Manage schema changes
You can specify for each connection how Airbyte should handle any change of schema in the source. This process helps ensure accurate and efficient data syncs, minimizing errors and saving you time and effort in managing your data pipelines.
Airbyte checks for any changes in your source schema immediately before syncing, at most once every 24 hours.
Detection and Propagate Schema Changes
Based on your configured settings for Detect and propagate schema changes, Airbyte will automatically sync those changes or ignore them:
Setting | Description |
---|---|
Propagate all field and stream changes | All new tables and column changes from the source will automatically be propagated and reflected in the destination. This includes stream changes (additions or deletions), column changes (additions or deletions) and data type changes |
Propagate field changes only | Only column changes will be propagated |
Detect changes and manually approve | Schema changes will be detected, but not propagated. Syncs will continue running with the schema you've set up. To propagate the detected schema changes, you will need to approve the changes manually |
Detect changes and pause connection | Connections will be automatically disabled as soon as any schema changes are detected |
Types of Schema Changes
When propagation is enabled, your data in the destination will automatically shift to bring in the new changes.

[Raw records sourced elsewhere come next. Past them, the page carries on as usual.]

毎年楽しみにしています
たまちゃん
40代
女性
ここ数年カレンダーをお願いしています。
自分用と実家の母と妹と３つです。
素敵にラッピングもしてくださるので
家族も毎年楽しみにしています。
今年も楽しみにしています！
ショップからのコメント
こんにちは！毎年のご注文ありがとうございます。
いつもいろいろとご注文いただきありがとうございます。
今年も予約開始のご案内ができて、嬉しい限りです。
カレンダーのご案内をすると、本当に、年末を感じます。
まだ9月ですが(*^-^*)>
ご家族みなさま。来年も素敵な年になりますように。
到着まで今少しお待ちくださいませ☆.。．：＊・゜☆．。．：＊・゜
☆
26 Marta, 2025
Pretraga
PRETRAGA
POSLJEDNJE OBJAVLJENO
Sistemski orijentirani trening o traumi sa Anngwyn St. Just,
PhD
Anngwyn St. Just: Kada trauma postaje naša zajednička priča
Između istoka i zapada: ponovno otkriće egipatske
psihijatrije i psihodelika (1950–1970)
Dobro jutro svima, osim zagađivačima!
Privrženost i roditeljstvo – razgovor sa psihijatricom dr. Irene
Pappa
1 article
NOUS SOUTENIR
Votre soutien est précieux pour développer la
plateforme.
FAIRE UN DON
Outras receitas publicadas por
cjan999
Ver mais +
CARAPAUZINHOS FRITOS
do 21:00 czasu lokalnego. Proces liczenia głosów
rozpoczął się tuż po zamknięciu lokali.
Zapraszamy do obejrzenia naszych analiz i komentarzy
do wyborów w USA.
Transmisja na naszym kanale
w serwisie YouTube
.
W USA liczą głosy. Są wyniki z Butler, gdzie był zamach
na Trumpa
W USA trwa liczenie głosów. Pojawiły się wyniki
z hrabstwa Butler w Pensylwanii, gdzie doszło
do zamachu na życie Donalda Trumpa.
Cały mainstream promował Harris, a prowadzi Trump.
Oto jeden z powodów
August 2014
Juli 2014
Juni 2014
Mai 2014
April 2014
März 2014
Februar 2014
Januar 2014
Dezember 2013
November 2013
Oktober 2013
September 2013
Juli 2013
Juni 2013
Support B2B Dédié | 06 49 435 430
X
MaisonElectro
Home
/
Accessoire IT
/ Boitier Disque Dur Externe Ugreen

Type of Schema Change | Propagation Behavior |
---|---|
New Column | The new colummn will be created in the destination. Values for the column will be filled in for the updated rows. If you are missing values for rows not updated, a backfill can be done by completing a full resync. |
Removal of column | The old column will be removed from the destination. |
New stream | The first sync will create the new stream in the destination and fill all data in as if it is a historical sync. |
Removal of stream | The stream will stop updating, and any existing data in the destination will remain. |
Column data type changes | The data in the destination will remain the same. Any new or updated rows with incompatible data types will result in a row error in the raw Airbyte tables. You will need to refresh the schema and do a full resync to ensure the data types are consistent. |
Ensure you receive webhook notifications for your connection by enabling Schema update notifications
in the connection's settings.
In all cases, if a breaking schema change is detected, the connection will be paused immediately for manual review to prevent future syncs from failing. Breaking schema changes occur when:
- An existing primary key is removed from the source
- An existing cursor is removed from the source
To re-enable the streams, ensure the correct Primary Key and Cursor are selected for each stream and save the connection.

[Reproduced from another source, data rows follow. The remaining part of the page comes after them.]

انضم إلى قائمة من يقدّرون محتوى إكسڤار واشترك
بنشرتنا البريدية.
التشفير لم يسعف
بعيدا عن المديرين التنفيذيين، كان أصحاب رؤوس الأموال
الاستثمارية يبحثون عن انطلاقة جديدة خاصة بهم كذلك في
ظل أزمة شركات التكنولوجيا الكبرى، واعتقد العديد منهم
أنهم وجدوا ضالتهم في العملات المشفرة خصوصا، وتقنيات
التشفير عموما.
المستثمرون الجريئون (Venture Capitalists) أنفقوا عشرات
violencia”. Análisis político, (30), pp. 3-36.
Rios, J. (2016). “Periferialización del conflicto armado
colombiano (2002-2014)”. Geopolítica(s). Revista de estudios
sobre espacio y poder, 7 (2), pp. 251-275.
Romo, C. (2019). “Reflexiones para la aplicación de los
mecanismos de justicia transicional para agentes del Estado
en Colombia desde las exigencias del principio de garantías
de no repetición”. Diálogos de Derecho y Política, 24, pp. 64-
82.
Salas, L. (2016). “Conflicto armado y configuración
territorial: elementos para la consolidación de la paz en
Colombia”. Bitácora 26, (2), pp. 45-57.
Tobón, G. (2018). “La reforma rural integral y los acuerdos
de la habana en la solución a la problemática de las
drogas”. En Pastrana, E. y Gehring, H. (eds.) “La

Review non-breaking schema changes
If the connection is set to Detect any changes and manually approve schema changes, Airbyte continues syncing according to your last saved schema. You need to manually approve any detected schema changes for the schema in the destination to change.
-
In the Airbyte UI, click Connections. Select a connection and navigate to the Replication tab. If schema changes are detected, you'll see a blue "i" icon next to the Replication ab.
-
Click Review changes.
-
The Refreshed source schema dialog displays the changes detected.
-
Review the changes and click OK to close the dialog.
-
Scroll to the bottom of the page and click Save changes.

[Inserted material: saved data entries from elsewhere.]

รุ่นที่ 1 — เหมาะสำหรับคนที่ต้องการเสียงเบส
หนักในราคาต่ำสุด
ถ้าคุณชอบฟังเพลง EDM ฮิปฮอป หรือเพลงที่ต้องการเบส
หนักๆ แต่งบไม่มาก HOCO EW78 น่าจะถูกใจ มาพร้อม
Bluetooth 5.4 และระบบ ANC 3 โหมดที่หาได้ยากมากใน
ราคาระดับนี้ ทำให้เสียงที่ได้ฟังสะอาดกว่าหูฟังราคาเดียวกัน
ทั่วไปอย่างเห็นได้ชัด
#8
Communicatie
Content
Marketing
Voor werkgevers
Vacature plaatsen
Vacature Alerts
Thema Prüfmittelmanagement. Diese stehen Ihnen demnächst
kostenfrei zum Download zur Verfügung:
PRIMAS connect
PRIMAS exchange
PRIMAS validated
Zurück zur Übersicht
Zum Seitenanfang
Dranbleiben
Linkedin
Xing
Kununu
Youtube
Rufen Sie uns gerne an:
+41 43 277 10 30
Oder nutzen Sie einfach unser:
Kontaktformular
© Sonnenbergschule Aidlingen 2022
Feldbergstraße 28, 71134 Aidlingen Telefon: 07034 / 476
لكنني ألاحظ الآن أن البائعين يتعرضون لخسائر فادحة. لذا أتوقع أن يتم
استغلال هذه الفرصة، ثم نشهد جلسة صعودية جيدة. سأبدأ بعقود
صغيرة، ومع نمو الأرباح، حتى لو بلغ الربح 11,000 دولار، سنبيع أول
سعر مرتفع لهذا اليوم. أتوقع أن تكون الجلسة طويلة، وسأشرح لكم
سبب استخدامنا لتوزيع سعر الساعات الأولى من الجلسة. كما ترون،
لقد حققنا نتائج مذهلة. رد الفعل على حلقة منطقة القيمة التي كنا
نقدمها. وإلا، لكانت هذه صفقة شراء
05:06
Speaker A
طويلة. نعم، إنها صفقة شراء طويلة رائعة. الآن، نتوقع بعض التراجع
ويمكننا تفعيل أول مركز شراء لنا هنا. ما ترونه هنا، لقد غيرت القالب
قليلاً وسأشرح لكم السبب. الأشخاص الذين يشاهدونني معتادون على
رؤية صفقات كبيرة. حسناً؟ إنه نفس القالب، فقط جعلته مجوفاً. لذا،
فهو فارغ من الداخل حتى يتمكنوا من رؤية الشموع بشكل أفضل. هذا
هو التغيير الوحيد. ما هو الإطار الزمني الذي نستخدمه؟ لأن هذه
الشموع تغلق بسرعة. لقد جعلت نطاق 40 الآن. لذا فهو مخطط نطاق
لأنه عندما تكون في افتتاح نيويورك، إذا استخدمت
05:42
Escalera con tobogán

Resolving breaking changes
Breaking changes require your attention to resolve. They may immediately cause the connection to be disabled, or you can upgrade the connector manually within a time period once reviewing the changes.
A connection will always automatically be disabled if an existing primary key or cursor field is removed. You must review and fix the changes before editing the connection or resuming syncs.
Breaking changes can also occur when a new version of the connector is released. In these cases, the connection will alert you of a breaking change but continue to sync until the cutoff date for upgrade. On the cutoff date, the connection will automatically be disabled on that date to prevent failure or unexpected behavior. It is highly recommended to upgrade before the cutoff date to ensure you continue syncing without interruption.
A major version upgrade will include a breaking change if any of these apply:
Type of Change | Description |
---|---|
Connector Spec Change | The configuration has been changed and syncs will fail until users reconfigure or re-authenticate. |
Schema Change | The type of property previously present within a record has changed and a refresh of the source schema is required. |
Stream or Property Removal | Data that was previously being synced is no longer going to be synced |
Destination Format / Normalization Change | The way the destination writes the final data or how Airbyte cleans that data is changing in a way that requires a full refresh |
State Changes | The format of the source’s state has changed, and the full dataset will need to be re-synced |
To review and fix breaking schema changes:
-
In the Airbyte UI, click Connections and select the connection with breaking changes.
-
Review the description of what has changed in the new version. The breaking change will require you to upgrade your source or destination to a new version by a specific cutoff date.
-
Update the source or destination to the new version to continue syncing.
Manually refresh the source schema
In addition to Airbyte's automatic schema change detection, you can manually refresh the source schema to stay up to date with changes in your schema.
To manually refresh the source schema:
-
In the Airbyte UI, click Connections and then click the connection you want to refresh.
-
Click the Replication tab.
-
In the Activate the streams you want to sync table, click Refresh source schema to fetch the schema of your data source.
-
If there are changes to the schema, you can review them in the Refreshed source schema dialog.